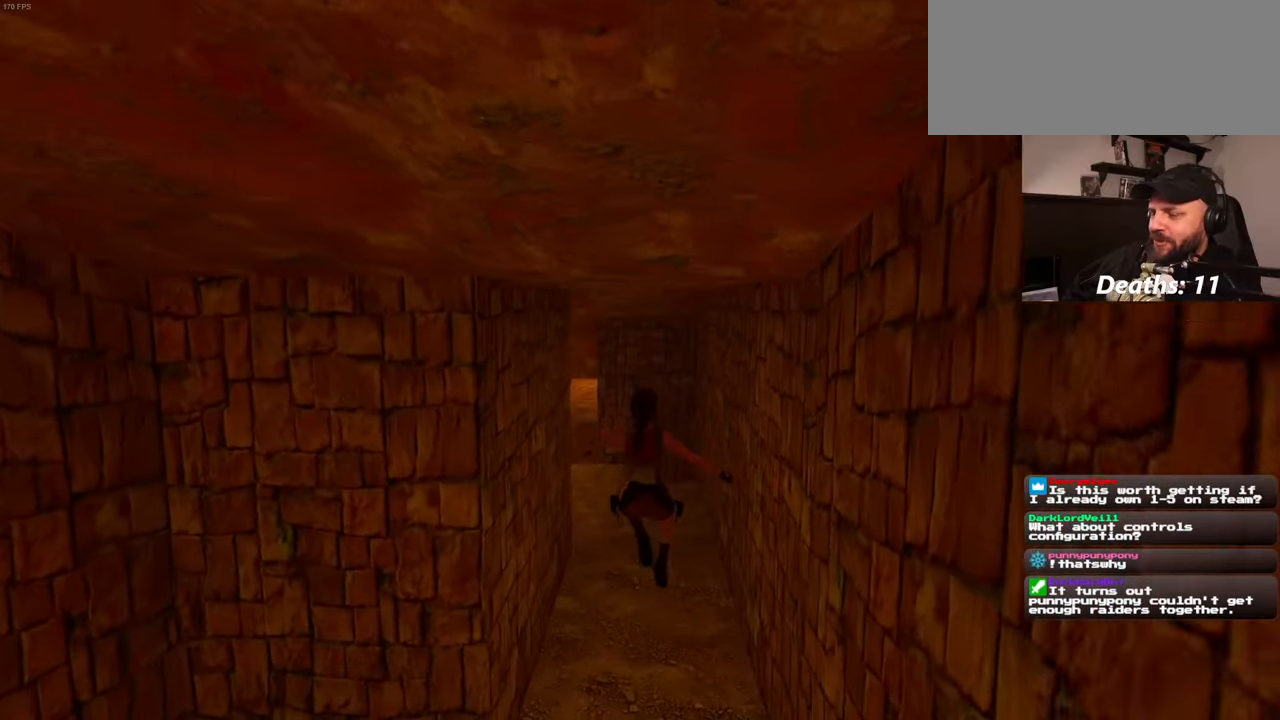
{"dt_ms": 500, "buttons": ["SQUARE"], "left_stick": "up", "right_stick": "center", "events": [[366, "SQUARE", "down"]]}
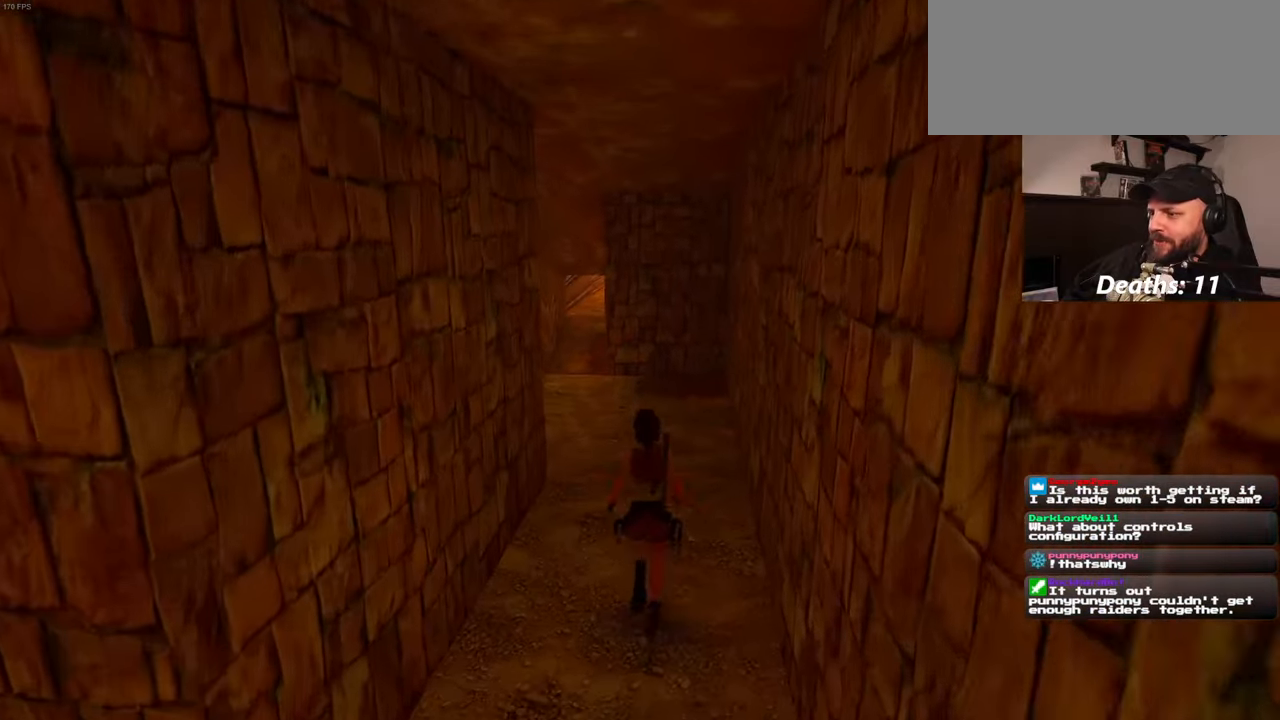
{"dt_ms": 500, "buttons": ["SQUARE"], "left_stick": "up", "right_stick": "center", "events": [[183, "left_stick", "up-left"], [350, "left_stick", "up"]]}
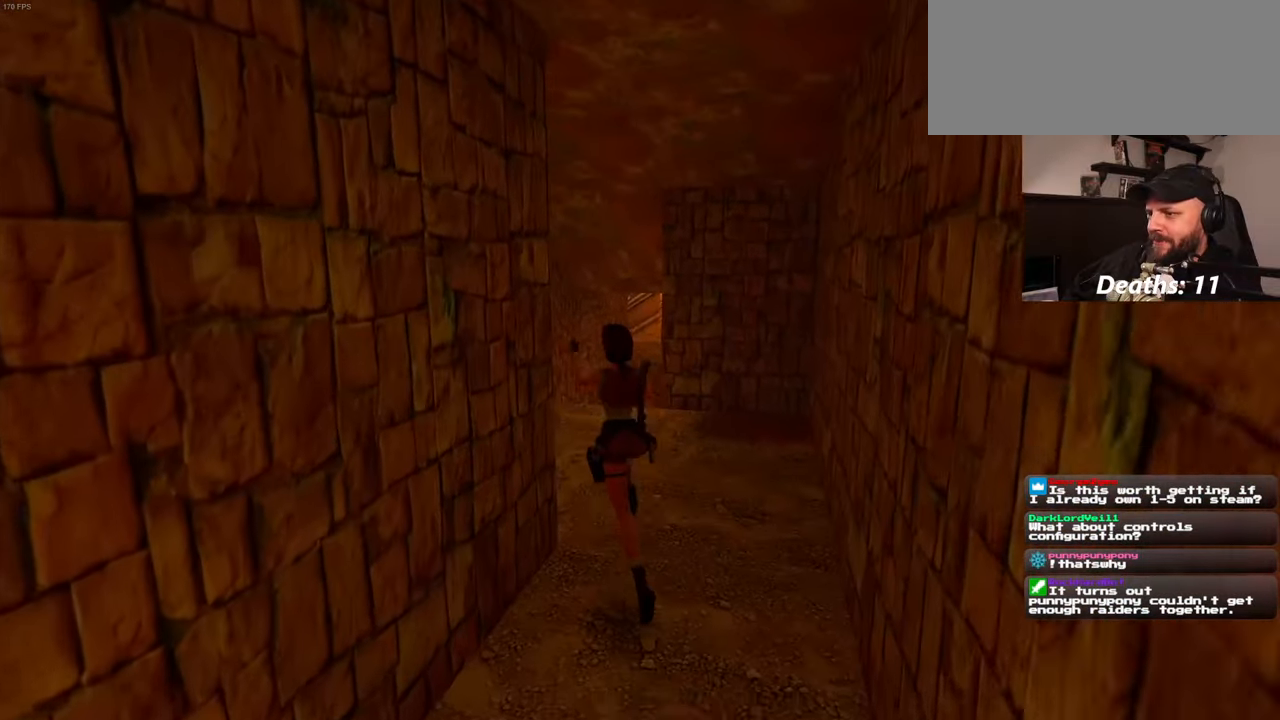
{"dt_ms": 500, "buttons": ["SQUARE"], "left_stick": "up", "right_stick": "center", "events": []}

- [EXERCISE INSTRUCTIONS] When you write out the data, keep every line exact and drop the pictures.

- [THE COMPLETED TASK]
{"dt_ms": 500, "buttons": ["SQUARE"], "left_stick": "up", "right_stick": "center", "events": [[366, "SQUARE", "down"]]}
{"dt_ms": 500, "buttons": ["SQUARE"], "left_stick": "up", "right_stick": "center", "events": [[183, "left_stick", "up-left"], [350, "left_stick", "up"]]}
{"dt_ms": 500, "buttons": ["SQUARE"], "left_stick": "up", "right_stick": "center", "events": []}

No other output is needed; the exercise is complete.